* _Brief_:
Rewrite the lines below, changing "Haribo" to "Milka" and leaving everything else as it is.

* _Data for this task_:

- Opening Delimiter -

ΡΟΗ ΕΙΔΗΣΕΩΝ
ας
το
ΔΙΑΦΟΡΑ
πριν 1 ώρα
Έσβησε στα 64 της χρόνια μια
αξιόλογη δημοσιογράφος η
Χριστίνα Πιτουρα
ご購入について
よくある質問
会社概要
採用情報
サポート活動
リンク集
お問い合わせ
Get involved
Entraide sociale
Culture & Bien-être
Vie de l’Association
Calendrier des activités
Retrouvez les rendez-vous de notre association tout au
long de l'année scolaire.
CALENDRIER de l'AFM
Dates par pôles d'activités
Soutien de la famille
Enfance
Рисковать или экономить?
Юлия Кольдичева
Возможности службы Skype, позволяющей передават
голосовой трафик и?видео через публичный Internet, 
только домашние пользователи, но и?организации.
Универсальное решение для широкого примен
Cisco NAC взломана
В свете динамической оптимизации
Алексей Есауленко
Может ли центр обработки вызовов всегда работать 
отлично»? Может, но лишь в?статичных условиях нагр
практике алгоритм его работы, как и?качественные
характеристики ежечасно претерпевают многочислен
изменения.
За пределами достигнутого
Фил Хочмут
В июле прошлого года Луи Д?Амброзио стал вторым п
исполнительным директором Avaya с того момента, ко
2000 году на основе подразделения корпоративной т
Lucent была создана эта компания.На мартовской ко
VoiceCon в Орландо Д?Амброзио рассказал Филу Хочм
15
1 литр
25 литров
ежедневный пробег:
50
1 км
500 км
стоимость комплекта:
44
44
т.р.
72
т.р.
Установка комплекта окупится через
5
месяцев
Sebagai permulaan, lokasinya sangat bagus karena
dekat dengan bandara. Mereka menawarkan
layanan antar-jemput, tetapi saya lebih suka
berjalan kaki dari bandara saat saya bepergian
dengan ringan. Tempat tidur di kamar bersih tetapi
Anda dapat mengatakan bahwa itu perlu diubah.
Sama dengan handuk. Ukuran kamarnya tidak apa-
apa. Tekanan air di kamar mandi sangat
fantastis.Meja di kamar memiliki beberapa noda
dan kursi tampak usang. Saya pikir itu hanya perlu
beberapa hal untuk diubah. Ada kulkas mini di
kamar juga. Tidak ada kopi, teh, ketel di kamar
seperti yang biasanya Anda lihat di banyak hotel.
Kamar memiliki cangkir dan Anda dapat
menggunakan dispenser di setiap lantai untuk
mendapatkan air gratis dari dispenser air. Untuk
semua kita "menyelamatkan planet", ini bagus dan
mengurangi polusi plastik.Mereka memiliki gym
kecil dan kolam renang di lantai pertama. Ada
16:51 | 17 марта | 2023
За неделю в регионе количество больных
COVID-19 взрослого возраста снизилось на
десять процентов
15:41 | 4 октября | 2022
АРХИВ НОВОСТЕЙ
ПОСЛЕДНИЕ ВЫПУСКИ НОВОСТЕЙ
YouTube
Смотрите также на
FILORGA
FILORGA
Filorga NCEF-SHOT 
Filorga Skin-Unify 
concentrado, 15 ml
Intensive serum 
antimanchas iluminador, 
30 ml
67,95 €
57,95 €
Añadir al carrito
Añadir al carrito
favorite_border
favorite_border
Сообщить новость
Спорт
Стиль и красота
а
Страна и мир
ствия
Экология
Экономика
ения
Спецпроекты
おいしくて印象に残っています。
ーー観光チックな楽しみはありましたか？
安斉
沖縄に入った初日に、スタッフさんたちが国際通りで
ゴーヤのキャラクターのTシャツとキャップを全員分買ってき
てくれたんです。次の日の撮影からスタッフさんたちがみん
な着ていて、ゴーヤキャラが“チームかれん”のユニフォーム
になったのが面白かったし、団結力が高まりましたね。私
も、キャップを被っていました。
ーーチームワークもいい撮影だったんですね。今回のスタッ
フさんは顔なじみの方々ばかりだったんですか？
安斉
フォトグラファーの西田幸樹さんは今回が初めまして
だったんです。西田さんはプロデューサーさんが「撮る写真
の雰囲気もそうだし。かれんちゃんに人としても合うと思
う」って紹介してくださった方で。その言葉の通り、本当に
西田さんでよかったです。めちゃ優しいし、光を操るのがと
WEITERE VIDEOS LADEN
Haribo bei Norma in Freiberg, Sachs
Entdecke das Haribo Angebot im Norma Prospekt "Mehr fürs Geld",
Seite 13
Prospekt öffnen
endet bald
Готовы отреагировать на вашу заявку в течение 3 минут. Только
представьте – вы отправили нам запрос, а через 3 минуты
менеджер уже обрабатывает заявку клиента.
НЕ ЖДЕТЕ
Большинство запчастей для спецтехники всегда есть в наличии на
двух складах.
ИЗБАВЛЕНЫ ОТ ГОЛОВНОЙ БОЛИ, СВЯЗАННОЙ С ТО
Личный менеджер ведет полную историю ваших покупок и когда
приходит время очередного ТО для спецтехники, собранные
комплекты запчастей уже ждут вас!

- Closing Delimiter -

* _Written answer_:
ΡΟΗ ΕΙΔΗΣΕΩΝ
ας
το
ΔΙΑΦΟΡΑ
πριν 1 ώρα
Έσβησε στα 64 της χρόνια μια
αξιόλογη δημοσιογράφος η
Χριστίνα Πιτουρα
ご購入について
よくある質問
会社概要
採用情報
サポート活動
リンク集
お問い合わせ
Get involved
Entraide sociale
Culture & Bien-être
Vie de l’Association
Calendrier des activités
Retrouvez les rendez-vous de notre association tout au
long de l'année scolaire.
CALENDRIER de l'AFM
Dates par pôles d'activités
Soutien de la famille
Enfance
Рисковать или экономить?
Юлия Кольдичева
Возможности службы Skype, позволяющей передават
голосовой трафик и?видео через публичный Internet, 
только домашние пользователи, но и?организации.
Универсальное решение для широкого примен
Cisco NAC взломана
В свете динамической оптимизации
Алексей Есауленко
Может ли центр обработки вызовов всегда работать 
отлично»? Может, но лишь в?статичных условиях нагр
практике алгоритм его работы, как и?качественные
характеристики ежечасно претерпевают многочислен
изменения.
За пределами достигнутого
Фил Хочмут
В июле прошлого года Луи Д?Амброзио стал вторым п
исполнительным директором Avaya с того момента, ко
2000 году на основе подразделения корпоративной т
Lucent была создана эта компания.На мартовской ко
VoiceCon в Орландо Д?Амброзио рассказал Филу Хочм
15
1 литр
25 литров
ежедневный пробег:
50
1 км
500 км
стоимость комплекта:
44
44
т.р.
72
т.р.
Установка комплекта окупится через
5
месяцев
Sebagai permulaan, lokasinya sangat bagus karena
dekat dengan bandara. Mereka menawarkan
layanan antar-jemput, tetapi saya lebih suka
berjalan kaki dari bandara saat saya bepergian
dengan ringan. Tempat tidur di kamar bersih tetapi
Anda dapat mengatakan bahwa itu perlu diubah.
Sama dengan handuk. Ukuran kamarnya tidak apa-
apa. Tekanan air di kamar mandi sangat
fantastis.Meja di kamar memiliki beberapa noda
dan kursi tampak usang. Saya pikir itu hanya perlu
beberapa hal untuk diubah. Ada kulkas mini di
kamar juga. Tidak ada kopi, teh, ketel di kamar
seperti yang biasanya Anda lihat di banyak hotel.
Kamar memiliki cangkir dan Anda dapat
menggunakan dispenser di setiap lantai untuk
mendapatkan air gratis dari dispenser air. Untuk
semua kita "menyelamatkan planet", ini bagus dan
mengurangi polusi plastik.Mereka memiliki gym
kecil dan kolam renang di lantai pertama. Ada
16:51 | 17 марта | 2023
За неделю в регионе количество больных
COVID-19 взрослого возраста снизилось на
десять процентов
15:41 | 4 октября | 2022
АРХИВ НОВОСТЕЙ
ПОСЛЕДНИЕ ВЫПУСКИ НОВОСТЕЙ
YouTube
Смотрите также на
FILORGA
FILORGA
Filorga NCEF-SHOT 
Filorga Skin-Unify 
concentrado, 15 ml
Intensive serum 
antimanchas iluminador, 
30 ml
67,95 €
57,95 €
Añadir al carrito
Añadir al carrito
favorite_border
favorite_border
Сообщить новость
Спорт
Стиль и красота
а
Страна и мир
ствия
Экология
Экономика
ения
Спецпроекты
おいしくて印象に残っています。
ーー観光チックな楽しみはありましたか？
安斉
沖縄に入った初日に、スタッフさんたちが国際通りで
ゴーヤのキャラクターのTシャツとキャップを全員分買ってき
てくれたんです。次の日の撮影からスタッフさんたちがみん
な着ていて、ゴーヤキャラが“チームかれん”のユニフォーム
になったのが面白かったし、団結力が高まりましたね。私
も、キャップを被っていました。
ーーチームワークもいい撮影だったんですね。今回のスタッ
フさんは顔なじみの方々ばかりだったんですか？
安斉
フォトグラファーの西田幸樹さんは今回が初めまして
だったんです。西田さんはプロデューサーさんが「撮る写真
の雰囲気もそうだし。かれんちゃんに人としても合うと思
う」って紹介してくださった方で。その言葉の通り、本当に
西田さんでよかったです。めちゃ優しいし、光を操るのがと
WEITERE VIDEOS LADEN
Milka bei Norma in Freiberg, Sachs
Entdecke das Milka Angebot im Norma Prospekt "Mehr fürs Geld",
Seite 13
Prospekt öffnen
endet bald
Готовы отреагировать на вашу заявку в течение 3 минут. Только
представьте – вы отправили нам запрос, а через 3 минуты
менеджер уже обрабатывает заявку клиента.
НЕ ЖДЕТЕ
Большинство запчастей для спецтехники всегда есть в наличии на
двух складах.
ИЗБАВЛЕНЫ ОТ ГОЛОВНОЙ БОЛИ, СВЯЗАННОЙ С ТО
Личный менеджер ведет полную историю ваших покупок и когда
приходит время очередного ТО для спецтехники, собранные
комплекты запчастей уже ждут вас!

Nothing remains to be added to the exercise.